こう聞くと、どこか遠い国のできごと、あるいは古い時代の物語のように感じられるかもしれない。しかし、これは日本の近未来だ。僕たちの生活を支えている水道インフラは今、崩壊への道を静かに進んでいる。残念ながら、これは事実だ。

このままでは、自宅の蛇口をひねっても水が出ず、その代わりに、街を歩けば道路のあちこちで、水道管の破損が原因の水漏れが起きている、そんな風景が冗談ではなくなるのだ。

「日本では水道水が飲める」

2021年に開催された東京五輪でも、海外から来日したメディアの中にはこの事実に目を見開く人もいた。

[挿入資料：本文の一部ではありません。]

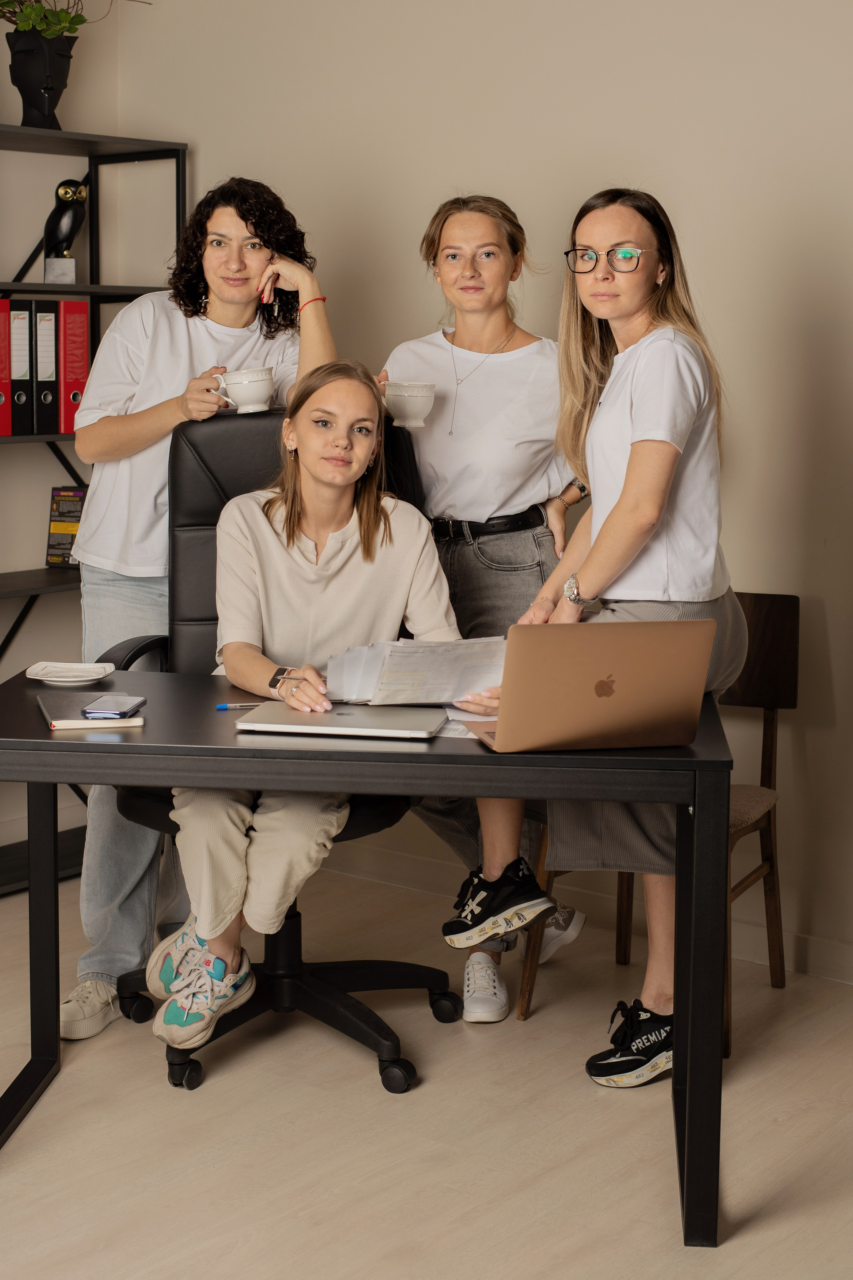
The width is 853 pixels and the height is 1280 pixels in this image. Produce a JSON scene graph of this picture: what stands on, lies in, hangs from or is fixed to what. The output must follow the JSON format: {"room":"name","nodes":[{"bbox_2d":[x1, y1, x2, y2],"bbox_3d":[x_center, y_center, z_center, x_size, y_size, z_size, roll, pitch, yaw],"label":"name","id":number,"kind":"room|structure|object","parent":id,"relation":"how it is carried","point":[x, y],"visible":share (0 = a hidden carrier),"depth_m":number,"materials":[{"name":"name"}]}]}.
{"room":"office","nodes":[
{"label":"office","id":0,"kind":"room"},
{"bbox_2d":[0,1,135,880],"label":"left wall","id":1,"kind":"structure","parent":0,"point":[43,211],"depth_m":4.88,"materials":[{"name":"paint"}]},
{"bbox_2d":[0,866,852,1279],"bbox_3d":[-0.484,1.135,1.732,5.277,0.101,5.253,7,11,38],"label":"floor","id":2,"kind":"structure","parent":0,"point":[31,1128],"depth_m":3.13,"materials":[{"name":"wood"}]},
{"bbox_2d":[0,118,189,896],"bbox_3d":[-1.176,-0.293,4.472,0.396,1.902,1.172,7,11,38],"label":"shelving unit","id":3,"kind":"object","parent":2,"relation":"on","point":[6,284],"visible":0.46,"depth_m":4.64,"materials":[{"name":"black metal"}]},
{"bbox_2d":[0,297,12,434],"bbox_3d":[-1.172,-0.697,4.522,0.271,0.335,0.079,7,11,38],"label":"red binder","id":4,"kind":"object","parent":3,"relation":"on","point":[3,316],"visible":0.95,"depth_m":4.45,"materials":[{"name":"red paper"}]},
{"bbox_2d":[8,300,34,434],"bbox_3d":[-1.108,-0.699,4.566,0.252,0.328,0.077,7,11,38],"label":"binder","id":5,"kind":"object","parent":3,"relation":"on","point":[23,336],"visible":0.81,"depth_m":4.48,"materials":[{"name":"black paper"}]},
{"bbox_2d":[5,27,76,126],"bbox_3d":[-0.987,-1.420,4.544,0.187,0.258,0.169,-3,9,-19],"label":"vase","id":6,"kind":"object","parent":3,"relation":"on","point":[60,78],"visible":0.89,"depth_m":4.48,"materials":[{"name":"black ceramic"}]},
{"bbox_2d":[0,0,149,37],"bbox_3d":[-1.032,-1.758,4.541,0.533,0.576,0.640,7,11,38],"label":"plant","id":7,"kind":"object","parent":6,"relation":"in","point":[78,23],"visible":0.81,"depth_m":4.56,"materials":[{"name":"green plant"}]},
{"bbox_2d":[31,297,59,433],"bbox_3d":[-1.040,-0.708,4.607,0.240,0.326,0.079,7,11,38],"label":"binder","id":8,"kind":"object","parent":3,"relation":"on","point":[48,336],"visible":0.69,"depth_m":4.52,"materials":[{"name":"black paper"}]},
{"bbox_2d":[41,177,86,283],"bbox_3d":[-0.951,-1.068,4.650,0.119,0.277,0.124,-6,11,-38],"label":"bird figurine","id":9,"kind":"object","parent":3,"relation":"on","point":[60,229],"visible":0.93,"depth_m":4.61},
{"bbox_2d":[45,485,86,567],"bbox_3d":[-0.934,-0.306,4.797,0.162,0.221,0.118,3,9,19],"label":"book","id":10,"kind":"object","parent":3,"relation":"on","point":[63,544],"visible":0.68,"depth_m":4.77,"materials":[{"name":"paper"}]},
{"bbox_2d":[57,298,91,436],"bbox_3d":[-0.993,-0.724,4.705,0.259,0.336,0.080,7,11,38],"label":"red binder","id":11,"kind":"object","parent":3,"relation":"in","point":[83,336],"visible":0.66,"depth_m":4.61,"materials":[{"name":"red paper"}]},
{"bbox_2d":[65,168,336,1036],"bbox_3d":[-0.515,-0.100,3.822,0.560,1.731,0.591,7,11,38],"label":"woman","id":12,"kind":"object","parent":2,"relation":"on","point":[240,319],"visible":0.63,"depth_m":3.69},
{"bbox_2d":[211,367,275,414],"bbox_3d":[-0.372,-0.512,3.663,0.132,0.089,0.117,7,11,38],"label":"cup","id":13,"kind":"object","parent":12,"relation":"in","point":[255,379],"visible":0.95,"depth_m":3.62,"materials":[{"name":"white ceramic"}]},
{"bbox_2d":[95,399,455,1093],"bbox_3d":[-0.297,0.184,3.526,0.736,1.240,0.725,7,11,38],"label":"office chair","id":14,"kind":"object","parent":2,"relation":"on","point":[376,815],"visible":0.42,"depth_m":3.64,"materials":[{"name":"black leather"}]},
{"bbox_2d":[152,361,468,1052],"bbox_3d":[-0.188,0.090,3.292,0.696,1.152,0.708,-2,9,-13],"label":"woman","id":15,"kind":"object","parent":14,"relation":"on","point":[334,494],"visible":0.72,"depth_m":3.27},
{"bbox_2d":[324,633,506,705],"bbox_3d":[0.005,0.048,3.151,0.375,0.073,0.363,7,11,38],"label":"paper stack","id":16,"kind":"object","parent":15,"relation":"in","point":[381,647],"visible":0.89,"depth_m":3.10,"materials":[{"name":"white paper"}]},
{"bbox_2d":[0,662,736,1249],"bbox_3d":[-0.154,0.504,3.076,1.291,0.747,0.685,1,9,5],"label":"desk","id":17,"kind":"object","parent":2,"relation":"on","point":[707,782],"visible":0.8,"depth_m":2.76,"materials":[{"name":"black wood"}]},
{"bbox_2d":[24,660,114,684],"bbox_3d":[-0.658,0.062,3.291,0.154,0.021,0.149,2,9,9],"label":"saucer","id":18,"kind":"object","parent":17,"relation":"on","point":[78,665],"visible":0.99,"depth_m":3.30,"materials":[{"name":"white ceramic"}]},
{"bbox_2d":[35,693,147,729],"bbox_3d":[-0.569,0.114,2.970,0.157,0.014,0.237,-2,9,-17],"label":"notebook","id":19,"kind":"object","parent":17,"relation":"on","point":[48,705],"visible":0.69,"depth_m":2.90,"materials":[{"name":"paper"}]},
{"bbox_2d":[81,694,146,718],"bbox_3d":[-0.512,0.107,2.923,0.070,0.009,0.145,1,9,7],"label":"smartphone","id":20,"kind":"object","parent":19,"relation":"on","point":[103,700],"visible":0.98,"depth_m":2.90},
{"bbox_2d":[214,701,260,709],"bbox_3d":[-0.296,0.111,3.050,0.134,0.010,0.009,-1,9,-10],"label":"pen","id":21,"kind":"object","parent":17,"relation":"on","point":[222,707],"visible":0.77,"depth_m":3.04,"materials":[{"name":"plastic"}]},
{"bbox_2d":[231,701,448,738],"bbox_3d":[-0.132,0.122,2.931,0.301,0.018,0.254,2,9,10],"label":"laptop","id":22,"kind":"object","parent":17,"relation":"on","point":[369,725],"visible":0.94,"depth_m":2.85,"materials":[{"name":"silver metal"}]},
{"bbox_2d":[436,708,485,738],"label":"paper","id":23,"kind":"object","parent":17,"relation":"on","point":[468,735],"visible":0.21,"depth_m":2.90,"materials":[{"name":"white paper"}]},
{"bbox_2d":[466,616,718,751],"bbox_3d":[0.239,0.052,2.794,0.324,0.209,0.303,-2,9,-13],"label":"laptop","id":24,"kind":"object","parent":17,"relation":"on","point":[605,662],"visible":0.99,"depth_m":2.69,"materials":[{"name":"metal"}]},
{"bbox_2d":[373,193,595,1025],"bbox_3d":[0.124,-0.081,3.883,0.550,1.649,0.580,7,11,38],"label":"woman","id":25,"kind":"object","parent":2,"relation":"on","point":[449,231],"visible":0.69,"depth_m":3.78},
{"bbox_2d":[381,381,437,429],"bbox_3d":[-0.036,-0.472,3.578,0.120,0.087,0.116,7,11,38],"label":"cup","id":26,"kind":"object","parent":25,"relation":"in","point":[414,399],"visible":0.98,"depth_m":3.54,"materials":[{"name":"white ceramic"}]},
{"bbox_2d":[516,187,743,1083],"bbox_3d":[0.385,0.001,3.393,0.510,1.615,0.602,7,11,38],"label":"woman","id":27,"kind":"object","parent":2,"relation":"on","point":[640,434],"visible":0.78,"depth_m":3.27},
{"bbox_2d":[515,588,793,1053],"bbox_3d":[0.515,0.351,3.774,0.457,0.871,0.497,5,10,27],"label":"chair","id":28,"kind":"object","parent":2,"relation":"on","point":[769,820],"visible":0.36,"depth_m":3.82,"materials":[{"name":"brown wood"}]},
{"bbox_2d":[86,0,852,983],"bbox_3d":[1.220,-0.652,3.565,5.122,2.912,0.165,7,11,38],"label":"wall","id":29,"kind":"structure","parent":0,"point":[710,286],"depth_m":4.08,"materials":[{"name":"beige paint"}]},
{"bbox_2d":[306,833,852,987],"bbox_3d":[0.941,0.715,3.837,4.374,0.093,0.017,7,11,38],"label":"baseboard","id":30,"kind":"structure","parent":29,"relation":"attached to","point":[814,968],"depth_m":4.30,"materials":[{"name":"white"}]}
]}

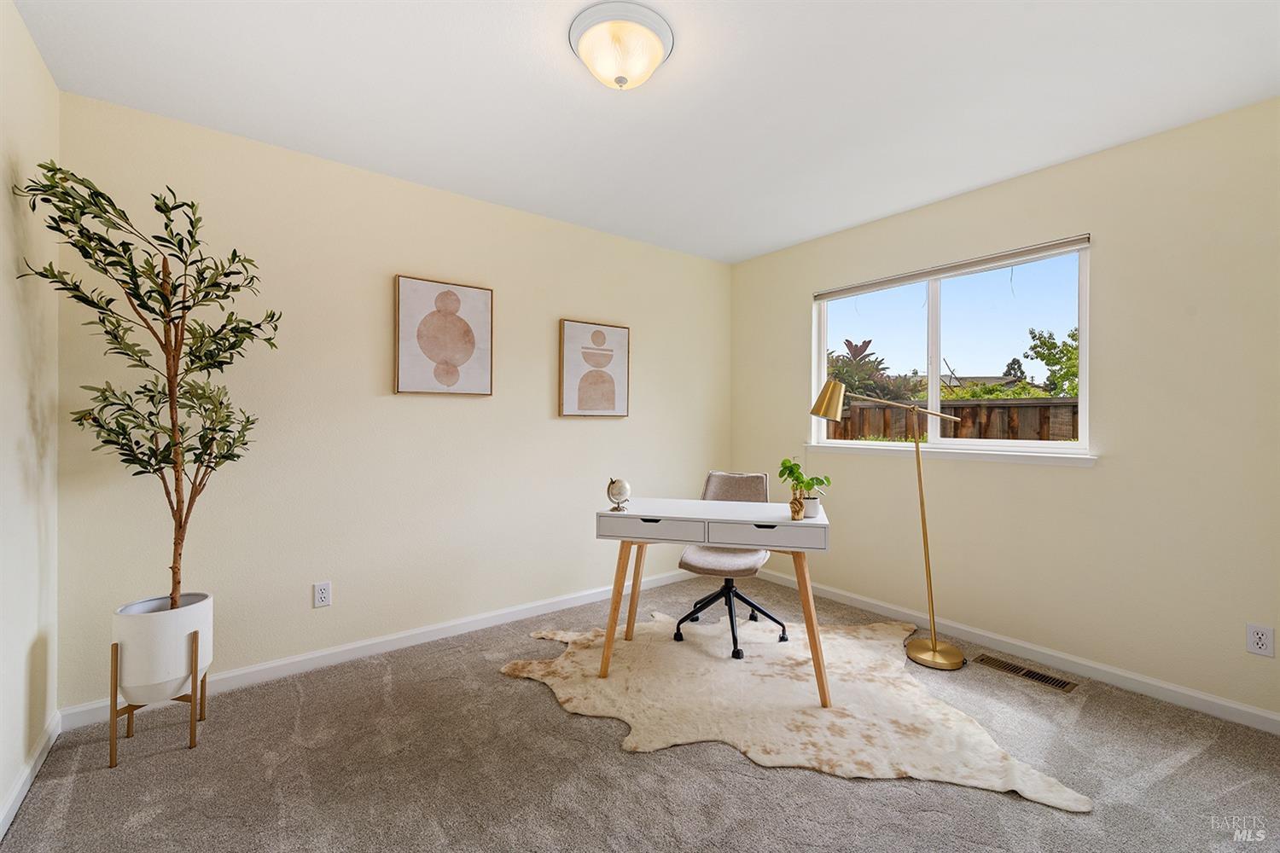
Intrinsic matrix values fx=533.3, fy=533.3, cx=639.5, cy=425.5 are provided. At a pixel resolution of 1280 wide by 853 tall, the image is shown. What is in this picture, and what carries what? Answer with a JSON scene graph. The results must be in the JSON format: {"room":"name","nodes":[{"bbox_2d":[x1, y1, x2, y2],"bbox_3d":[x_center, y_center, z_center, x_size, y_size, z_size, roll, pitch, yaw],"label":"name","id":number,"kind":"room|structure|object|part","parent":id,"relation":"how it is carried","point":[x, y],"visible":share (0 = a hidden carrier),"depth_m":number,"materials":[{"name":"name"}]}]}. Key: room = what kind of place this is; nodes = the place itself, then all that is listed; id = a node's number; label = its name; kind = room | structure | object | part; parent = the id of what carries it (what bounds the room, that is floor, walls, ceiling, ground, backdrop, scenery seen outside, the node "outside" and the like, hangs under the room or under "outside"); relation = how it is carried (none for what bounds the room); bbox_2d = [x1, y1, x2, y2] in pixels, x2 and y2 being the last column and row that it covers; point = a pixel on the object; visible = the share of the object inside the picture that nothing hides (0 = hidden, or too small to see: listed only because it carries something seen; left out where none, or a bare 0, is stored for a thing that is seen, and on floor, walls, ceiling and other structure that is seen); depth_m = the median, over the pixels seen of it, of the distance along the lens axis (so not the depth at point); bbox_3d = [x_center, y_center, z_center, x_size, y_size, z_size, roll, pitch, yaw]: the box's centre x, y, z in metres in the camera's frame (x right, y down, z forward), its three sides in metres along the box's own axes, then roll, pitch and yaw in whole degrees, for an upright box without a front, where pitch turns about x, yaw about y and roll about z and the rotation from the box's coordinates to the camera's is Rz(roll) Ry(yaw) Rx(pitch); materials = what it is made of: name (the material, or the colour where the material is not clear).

「たいていの国では水道水は飲めない」ことを、海外旅行をきっかけに知ったという人もいるだろう。ガイドブックには水道水を飲むなと書かれていたし、水はビンやペットボトルに入ったものを買い求めるのが常識とされていた。レストランでも、ワインやコーラと同じように水は有料だという常識に驚いた人もいるはずだ。

もちろん、海外には上下水道が布設されていない国もある。そうした諸外国と比べると、飲み水に簡単にアクセスできる日本の水道は優等生だった。

では「優等生だった」日本の水道が、なぜ、崩壊の危機にあるのか。理由はシンプルだ。もともと儲からなかった水道事業が、輪をかけて儲からなくなってきたことに尽きる。

なお、上下水道については「敷設」という表記のほうがなじみがあるかもしれないが、水道法では「布設」という言葉が使われているので、それに倣うことにする。